» **EXTRAIT CHOISI**:
━━━━━━━━━━━━━━━━
Dans les situations ordinaires de la vie il en sera de même, mais à un degré moindre, bien sûr. Pour l’exemple de la voiture en panne, après le déni (mais c’est pas vrai!), puis la révolte (pourquoi ça m’arrive aujourd’hui? c’est vraiment trop injuste!) arrive le moment des bonnes résolutions «La prochaine fois je surveillerai mieux ma voiture et je la ferai réviser à temps»… mais la négligence d’autrefois se reproduit quand même ultérieurement et la situation se répète.

Dans le cas extrême de la fin de vie l’enjeu est terriblement différent par sa gravité et surtout parce qu’il n’y aura pas de prochaine fois. Cependant, se raccrocher à l’espoir d’une solution aide à vivre. Ce n’est plus tout à fait une anesthésie. Il s’agirait plutôt d’une sorte d’anxiolytique, dans lequel un peu de rêve permet de survivre, malgré tout, au choc. Pendant ce temps, inconsciemment, le patient, «digère» un peu l’évènement.

Puis la réalité prend le dessus et il passe à la phase suivante.

La déprime

Toutes ces solutions mises en avant deviennent obsolètes. Dans la tentative précédente de transaction, les solutions étaient mises en premier et le problème en second. Maintenant c’est l’inverse. Les solutions passent au second plan et deviennent dérisoires face à ce problème qui prend toute la place.
━━━━━━━━━━━━━━━━
» **DONNÉES FOURNIES**:

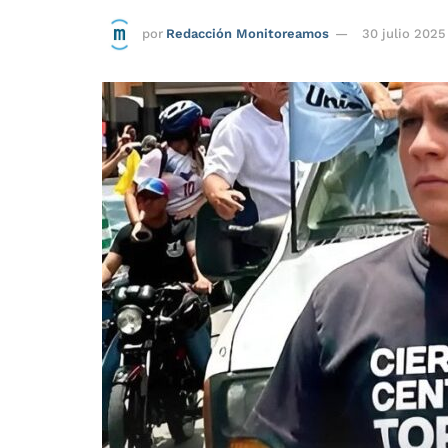
por
Redacción Monitoreamos
30 julio 2025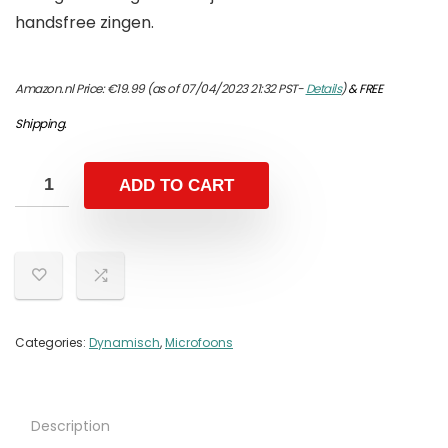
handsfree zingen.
Amazon.nl Price:
€
19.99
(as of 07/04/2023 21:32 PST-
Details
)
&
FREE
Shipping
.
ADD TO CART
Categories:
Dynamisch
,
Microfoons
Description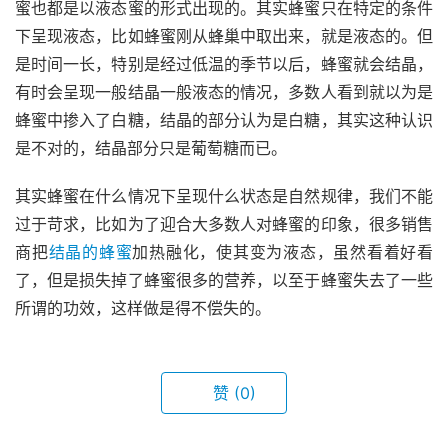
蜜也都是以液态蜜的形式出现的。其实蜂蜜只在特定的条件
下呈现液态，比如蜂蜜刚从蜂巢中取出来，就是液态的。但
是时间一长，特别是经过低温的季节以后，蜂蜜就会结晶，
有时会呈现一般结晶一般液态的情况，多数人看到就以为是
蜂蜜中掺入了白糖，结晶的部分认为是白糖，其实这种认识
是不对的，结晶部分只是葡萄糖而已。
其实蜂蜜在什么情况下呈现什么状态是自然规律，我们不能
过于苛求，比如为了迎合大多数人对蜂蜜的印象，很多销售
商把
结晶的蜂蜜
加热融化，使其变为液态，虽然看着好看
了，但是损失掉了蜂蜜很多的营养，以至于蜂蜜失去了一些
所谓的功效，这样做是得不偿失的。
赞
(0)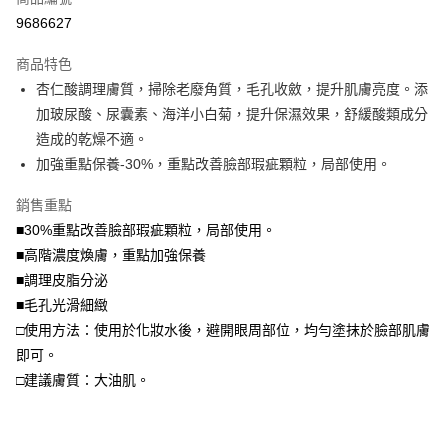
超商取貨付款
9686627
LINE Pay
商品特色
Apple Pay
杏仁酸調理膚質，掃除老廢角質，毛孔收斂，提升肌膚亮度。添
加玻尿酸、尿囊素、海洋小白菊，提升保濕效果，舒緩酸類成分
街口支付
造成的乾燥不適。
悠遊付
加強重點保養-30%，重點改善臉部瑕疵顆粒，局部使用。
Google Pay
銷售重點
■30%重點改善臉部瑕疵顆粒，局部使用。
全盈+PAY
■高階濃度煥膚，重點加強保養
大哥付你分期
■調理皮脂分泌
相關說明
■毛孔光滑細緻
【大哥付你分期使用說明】
□使用方法：使用於化妝水後，避開眼周部位，均勻塗抹於臉部肌膚
AFTEE先享後付
1.本服務由台灣大哥大提供，台灣大哥大用戶可立即使用無須另外申請。
2.付款方式選擇「大哥付你分期」，訂單成立後會自動跳轉到大哥付的交易
即可。
相關說明
流程，驗證手機門號後，選擇欲分期的期數、繳款截止日，確認付款後即完
【關於「AFTEE先享後付」】
□建議膚質：大油肌。
成交易。
ATM付款
AFTEE先享後付是「在收到商品之後才付款」的支付方式。 讓您購物簡單
3.實際核准額度、可分期數及費用金額請依後續交易確認頁面所載為準。
便利好安心！
4.訂單成立30分鐘內，如未前往確認交易或遇審核未通過，訂單將自動取
貨到付款
１．簡單：不需註冊會員、不需綁卡、不需儲值。
消。如遇「轉專審核」未通過狀況，表示未達大哥付你分期系統評分，恕無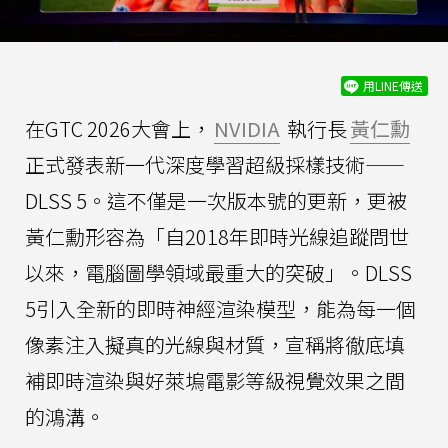
用LINE傳送
在GTC 2026大會上，
NVIDIA
執行長
黃仁勳
正式發表新一代深度學習超級採樣技術——
DLSS 5。這不僅是一次版本號的更新，更被
黃仁勳形容為「自2018年即時光線追蹤問世
以來，電腦圖學領域最重大的突破」。DLSS
5引入全新的即時神經渲染模型，能為每一個
像素注入擬真的光線與材質，宣稱將徹底填
補即時渲染與好萊塢電影等級視覺效果之間
的鴻溝。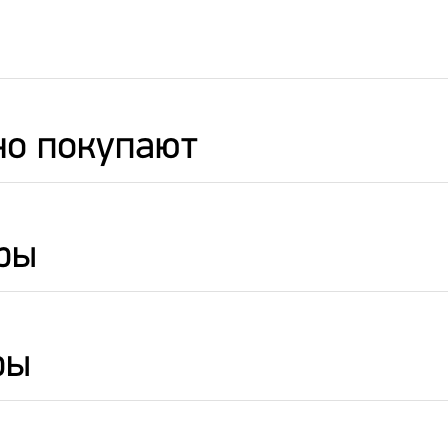
но покупают
ры
ры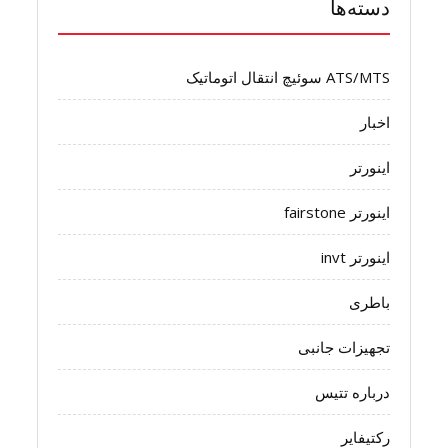
دسته‌ها
ATS/MTS سوئیچ انتقال اتوماتیک
اخبار
اینورتر
اینورتر fairstone
اینورتر invt
باطری
تجهیزات جانبی
درباره تتیس
رکتیفایر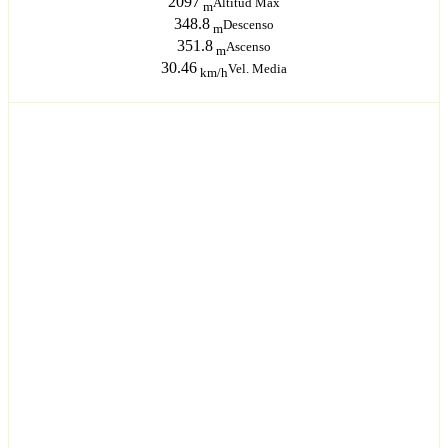
2097
Altitud Máx
m
348.8
Descenso
m
351.8
Ascenso
m
30.46
Vel. Media
km/h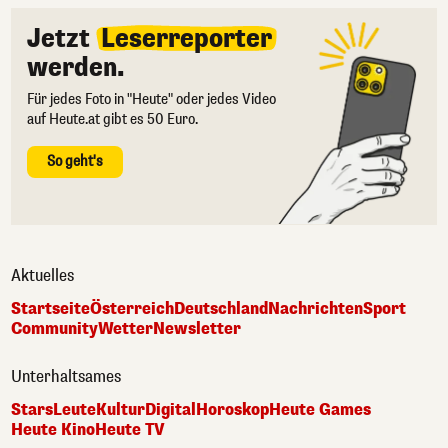
Jetzt
Leserreporter
werden.
Für jedes Foto in "Heute" oder jedes Video
auf Heute.at gibt es 50 Euro.
So geht's
Aktuelles
Startseite
Österreich
Deutschland
Nachrichten
Sport
Community
Wetter
Newsletter
Unterhaltsames
Stars
Leute
Kultur
Digital
Horoskop
Heute Games
Heute Kino
Heute TV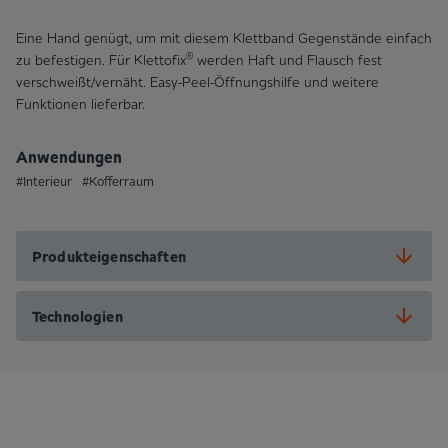
Eine Hand genügt, um mit diesem Klettband Gegenstände einfach
®
zu befestigen. Für Klettofix
werden Haft und Flausch fest
verschweißt/vernäht. Easy-Peel-Öffnungshilfe und weitere
Funktionen lieferbar.
Anwendungen
#Interieur
#Kofferraum
Produkteigenschaften
Technologien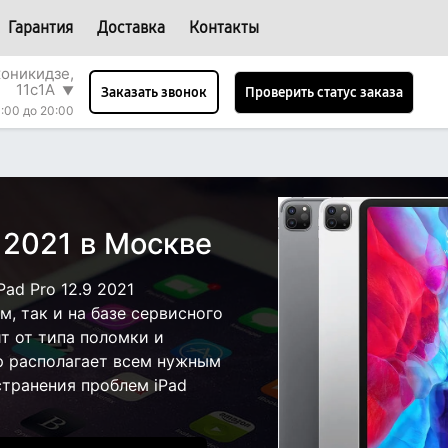
Гарантия
Доставка
Контакты
оникидзе,
11с1А
▼
Проверить статус заказа
Заказать звонок
0:00 до 20:00
9 2021 в Москве
ad Pro 12.9 2021
, так и на базе сервисного
ит от типа поломки и
р располагает всем нужным
странения проблем iPad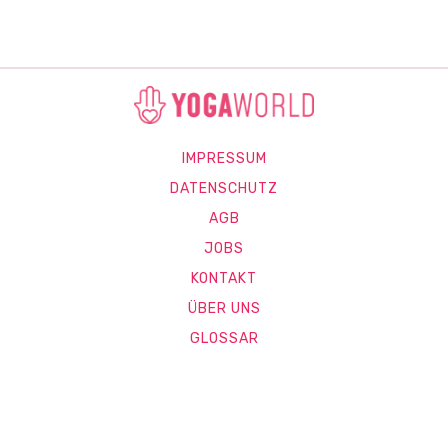
IMPRESSUM
DATENSCHUTZ
AGB
JOBS
KONTAKT
ÜBER UNS
GLOSSAR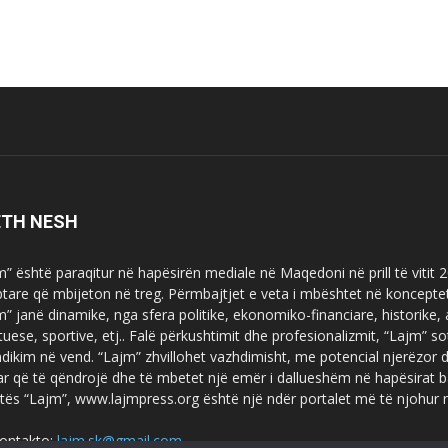
ETH NESH
m” është paraqitur në hapësirën mediale në Maqedoni në prill të vitit
ptare që mbijeton në treg. Përmbajtjet e veta i mbështet në koncepte
m” janë dinamike, nga sfera politike, ekonomiko-financiare, historike,
tuese, sportive, etj.. Falë përkushtimit dhe profesionalizmit, “Lajm
dikim në vend. “Lajm” zhvillohet vazhdimisht, me potencial njerëzor
uar që të qëndrojë dhe të mbetet një emër i dallueshëm në hapësirat b
tës “Lajm”, www.lajmpress.org është një ndër portalet më të njohur
ontakto:
lajm.sk@gmail.com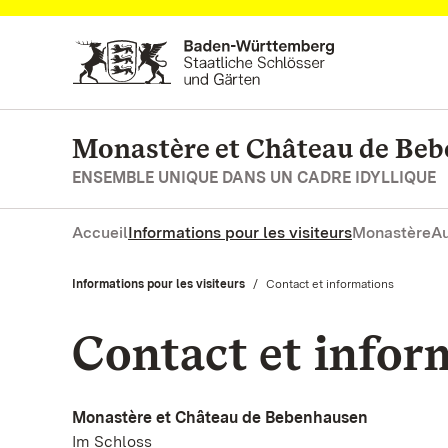
Vers la page d’accueil
Monastère et Château de Be
ENSEMBLE UNIQUE DANS UN CADRE IDYLLIQUE
Accueil
Informations pour les visiteurs
Monastère
Au
Informations pour les visiteurs
Actuel:
Contact et informations
Contact et infor
Monastère et Château de Bebenhausen
Im Schloss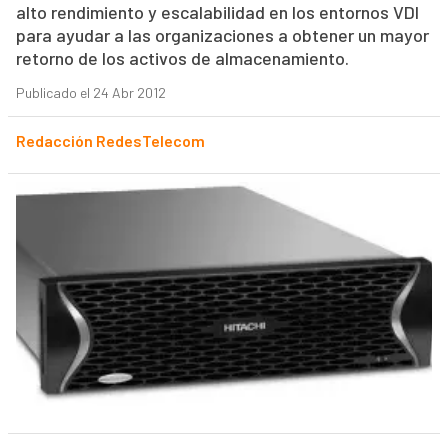
alto rendimiento y escalabilidad en los entornos VDI
para ayudar a las organizaciones a obtener un mayor
retorno de los activos de almacenamiento.
Publicado el 24 Abr 2012
Redacción RedesTelecom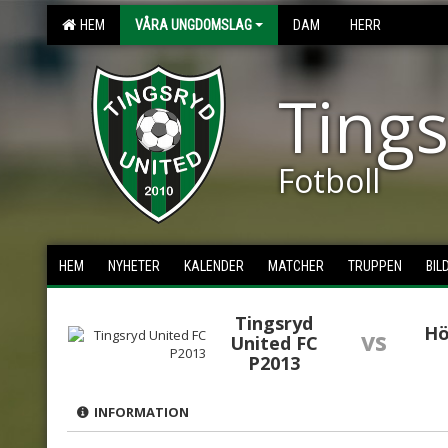
HEM
VÅRA UNGDOMSLAG
DAM
HERR
Tings
Fotboll
HEM
NYHETER
KALENDER
MATCHER
TRUPPEN
BIL
Tingsryd
Hö
vs
United FC
P2013
INFORMATION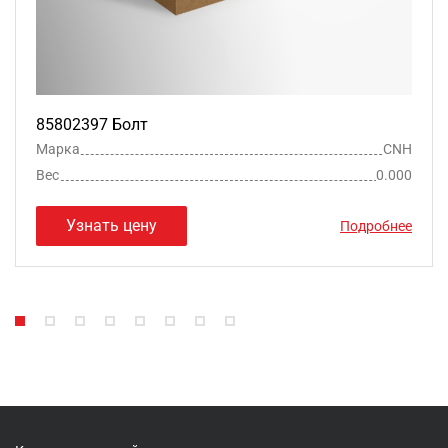
85802397 Болт
Марка
CNH
Вес
0.000
Узнать цену
Подробнее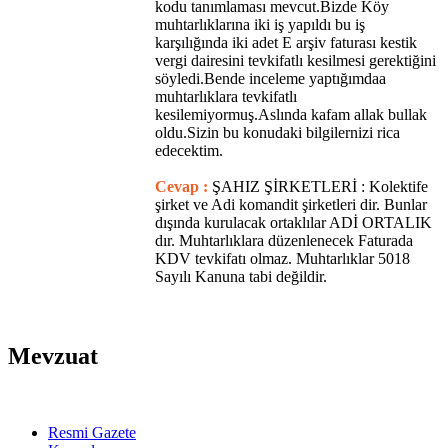
kodu tanımlaması mevcut.Bizde Köy
muhtarlıklarına iki iş yapıldı bu iş
karşılığında iki adet E arşiv faturası kestik
vergi dairesini tevkifatlı kesilmesi gerektiğini
söyledi.Bende inceleme yaptığımdaa
muhtarlıklara tevkifatlı
kesilemiyormuş.Aslında kafam allak bullak
oldu.Sizin bu konudaki bilgilernizi rica
edecektim.
Cevap :
ŞAHIZ ŞİRKETLERİ : Kolektife
şirket ve Adi komandit şirketleri dir. Bunlar
dışında kurulacak ortaklılar ADİ ORTALIK
dır. Muhtarlıklara düzenlenecek Faturada
KDV tevkifatı olmaz. Muhtarlıklar 5018
Sayılı Kanuna tabi değildir.
Mevzuat
Resmi Gazete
━━━━━━━━━━━━━━━━
Recopiez le passage de l'extrait sur la fin de vie en commençant par "Toutes ces solutions" et en allant jusqu'à "toute la place.", en renommant "transaction" en "négociation".

Toutes ces solutions mises en avant deviennent obsolètes. Dans la tentative précédente de négociation, les solutions étaient mises en premier et le problème en second. Maintenant c’est l’inverse. Les solutions passent au second plan et deviennent dérisoires face à ce problème qui prend toute la place.